Life, it’s time to get good again.
Six months ago, if you asked me anything about a blog or the blog world, I would have stared at you blankly as if you had just spoken French. Even though I started following a few blogs and visiting tons of others back in May, I’m still pretty much flying blind here with the whole actual designing/writing/commenting thing. I was introduced to blogs when a friend moved down to St. Maarten for medical school, and his girlfriend decided to document their adventures down there. I thought the idea was fantastic and I found myself looking forward to her stories and posts. It seemed like such a fabulous way to live vicariously through other people. So I read her blog and found some others and those led me to some others, and before I knew it, I was looking forward to new posts more than my weekly TV shows (except you, True Blood, you’re still my #1!).
I honestly never even considered starting my own little blogspace. I like to write, but I’m not exceptionally good at it by any means. I was perfectly content just reading other people’s blogs and enjoyed agreeing with, praying for and just plain hating some of the things that people said. I find they help me immensely at times, especially when I don’t know how to put the way I am feeling into words. Reading other people’s views and opinions is fascinating and helps me really identify how I truly feel on issues. Essentially, other people help me know myself better.
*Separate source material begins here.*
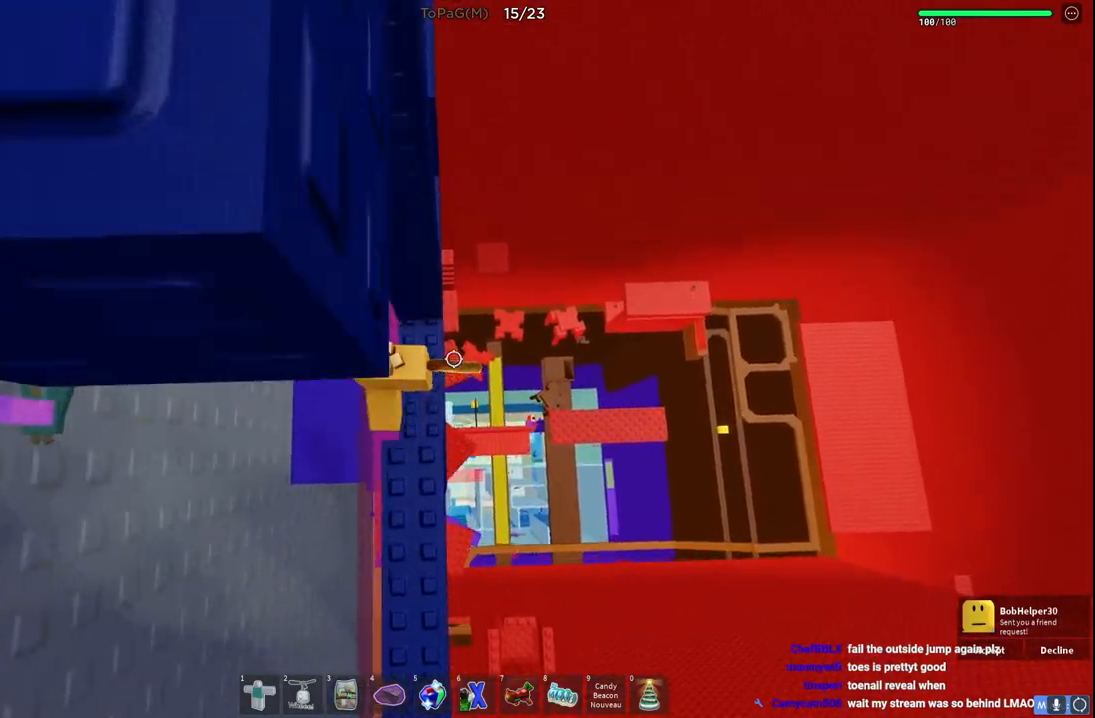
{"keys": ["d", "space", "w"], "events": [[116, "d", "down"], [200, "d", "up"], [216, "w", "up"], [333, "d", "down"], [466, "space", "down"], [483, "w", "down"]]}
But after one particularly long, kind of shitty and super eventful day, I found myself wanting to blog. Wanting to say my piece and put it out there. Use writing as a therapeutic tool and not just something reserved for research papers. This one day was packed with announcements of pregnancies, fights with my best friend, finding out a girl whose been like a sister to me for 12 years is moving 3,000 miles away, work meetings and school payment plans, feelings of failure and a ten minute phone call with my love, MC, that made me remember it was all going to be ok. I felt myself yearning for a better way to process my thoughts. I wanted to express how sad, let down, excited, motivated, tired, anxious, blessed I felt. So, I chose action over contemplation and here we are.